3.2-Million-Year Temperature History from Tiny Fossils
Greenhouse gases, ice sheet thickness among factors causing ice ages
Sosdian and Rosenthal demonstrated that progressive cooling of the deep North Atlantic by about 2 degrees Celsius helped bring on the initial Northern Hemisphere ice ages 2.7 million years ago. They also concluded that the way ice sheets grew and shrank influenced the length and intensity of ice ages. Read more about how they came to these conclusions.
The large continental, Northern Hemisphere ice sheets formed on top of relatively loose sediments during what geologists call the Pliocene-Pleistocene Epoch, before 900,000 years ago. These sediments, saturated with meltwater, made the ice sheets resting on them unstable and unable to grow to great heights. About 900,000 years ago, at the middle of the Pleistocene Epoch, successive ice ages had worn away so much sediment that ice sheets were forming on bare bedrock because so much sediment had worn away. The bedrock was very stable, and the ice sheets were able to grow much thicker. The tall ice sheets were able to survive through relatively warm periods between ice ages, and because the ice sheets didn’t decay as quickly, ice ages became longer.
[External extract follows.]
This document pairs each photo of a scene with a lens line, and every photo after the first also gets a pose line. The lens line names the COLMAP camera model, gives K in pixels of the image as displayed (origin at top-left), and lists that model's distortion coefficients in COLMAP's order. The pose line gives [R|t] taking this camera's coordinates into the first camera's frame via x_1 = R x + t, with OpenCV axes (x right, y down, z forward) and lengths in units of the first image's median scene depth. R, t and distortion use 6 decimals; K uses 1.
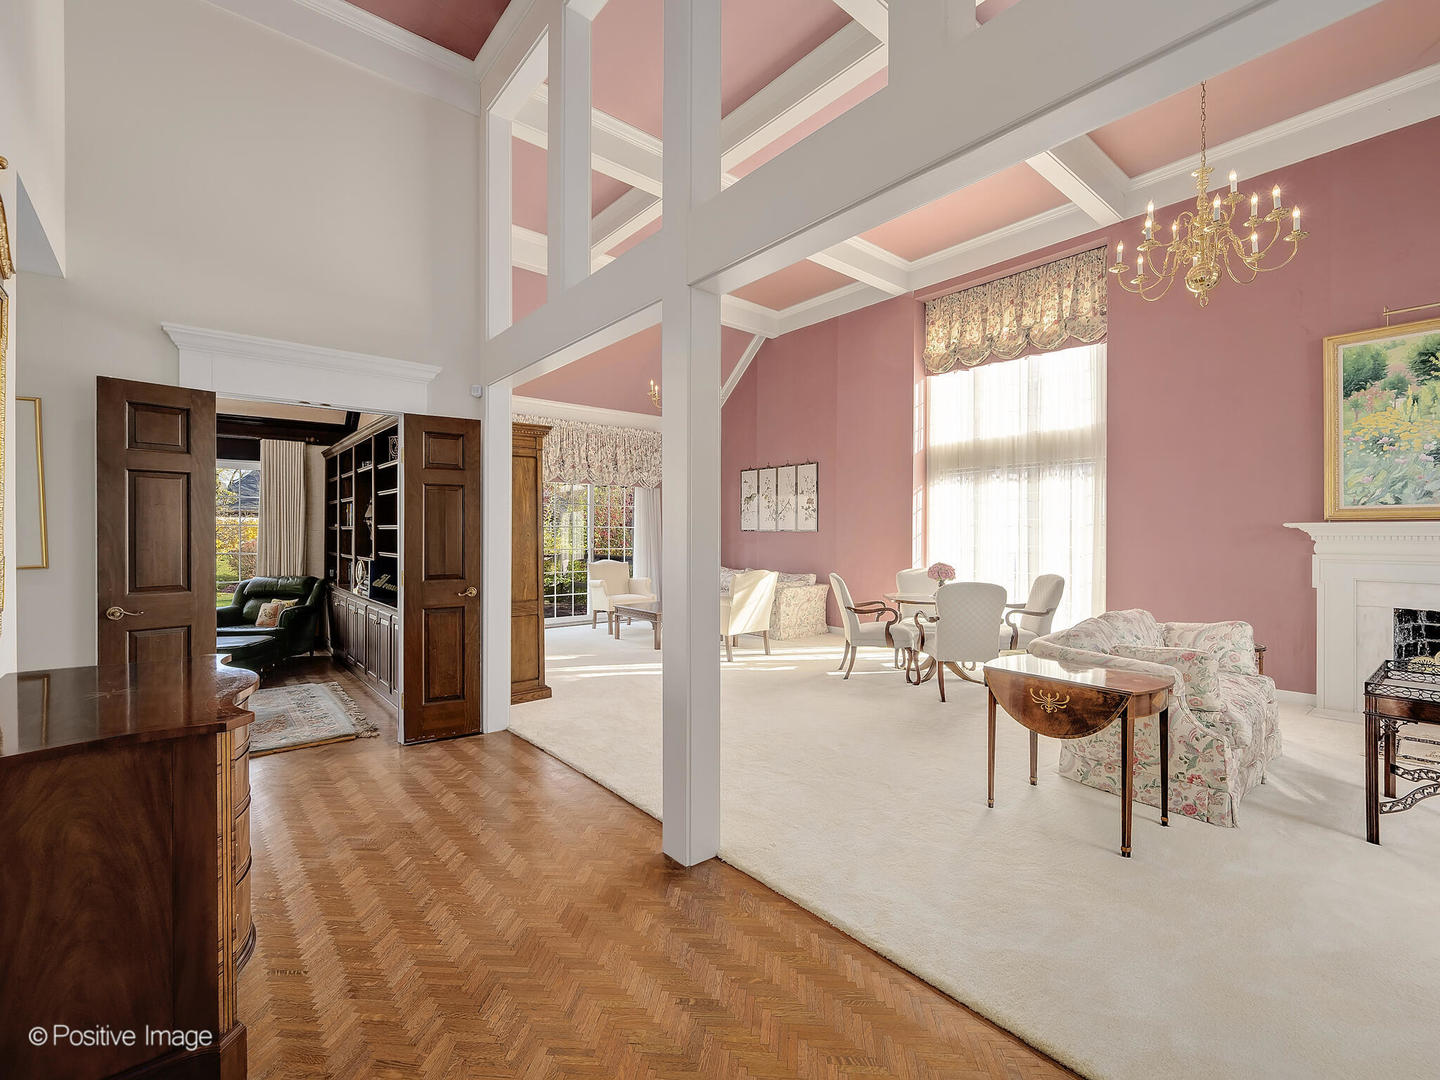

Ice ages typically wax and wane, Rosenthal explained. In the late Pleiocene, the Northern Hemisphere cycled in and out of ice ages every 40,000 years or so. But about 900,000 years ago, the cycle extended to 100,000 years.
"Scientists used to argue about whether those transitional enhancements were associated with major cooling, and if so, why?” Rosenthal said. “But before you had a temperature record, you couldn't really tell. We know now that each of these transitions is associated with a potential cooling of the planet."
Sosdian added that, "We now also know that, although the beginning of ice ages (in the Northern Hemisphere) is linked to greenhouse gases, the change in intensity is related to how ice sheets grow and decay."